Lorsqu’on évoque le «Jihad», on ne pense pas spontanément à l’économie. Et pourtant, à l’heure où le Maroc s’engage sur la voie d’un nouveau modèle de développement, le concept de «jihad économique» prend tout son sens.

C’est de la Corée du Sud, où il enseigne depuis septembre, que le professeur Hamid Bouchikhi explicite pour Finances News cette notion qu’il défend. Il ne manque pas d’égratigner, au passage, une certaine élite économique marocaine, plus préoccupée par ses intérêts personnels que par l’intérêt général.

 

Propos recueillis par Amine Elkadiri

 

Finances News Hebdo : Vous êtes à l’origine du concept de «jihad économique». Pouvez-vous expliquer à nos lecteurs ce que renferme cette notion et pourquoi elle est d’actualité pour le Maroc ?

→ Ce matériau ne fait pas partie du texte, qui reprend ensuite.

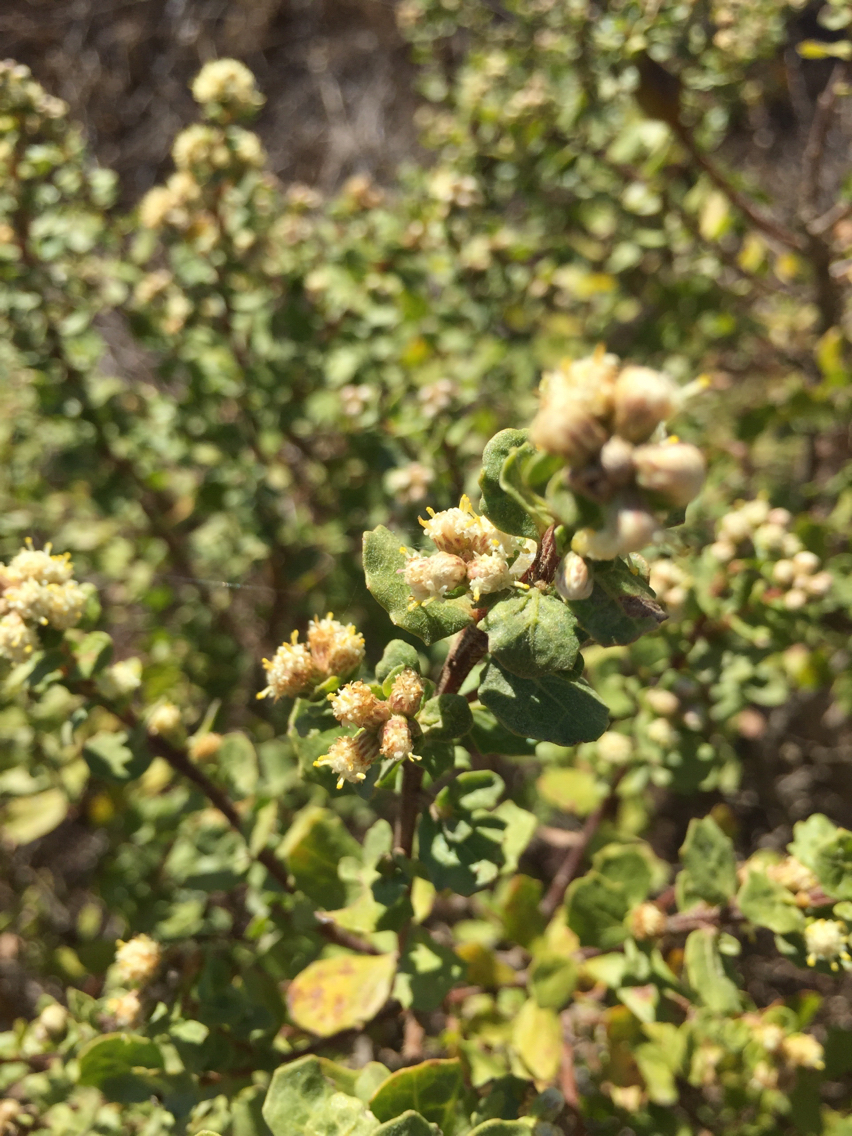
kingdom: Plantae
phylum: Tracheophyta
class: Magnoliopsida
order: Asterales
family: Asteraceae
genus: Baccharis
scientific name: Baccharis pilularis
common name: Coyotebrush
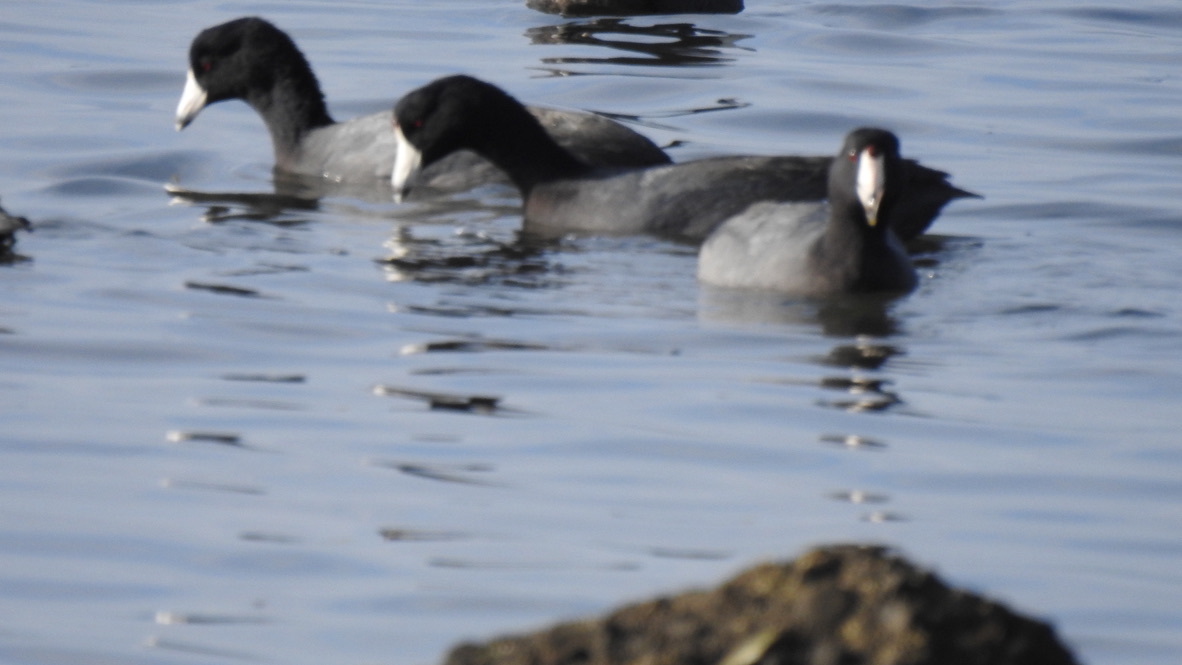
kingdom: Animalia
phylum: Chordata
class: Aves
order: Gruiformes
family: Rallidae
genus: Fulica
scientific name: Fulica americana
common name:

Hamid Bouchikhi : C’est un concept volontairement provocateur que j’ai utilisé pour réveiller les consciences de notre élite économique. Le «jihad» renvoie à la notion de sacré. Et je pense effectivement que le développement économique de notre pays doit être une cause sacrée, pour sortir de la trappe de sous-développement dans laquelle nous nous trouvons et qui menace l’ordre social.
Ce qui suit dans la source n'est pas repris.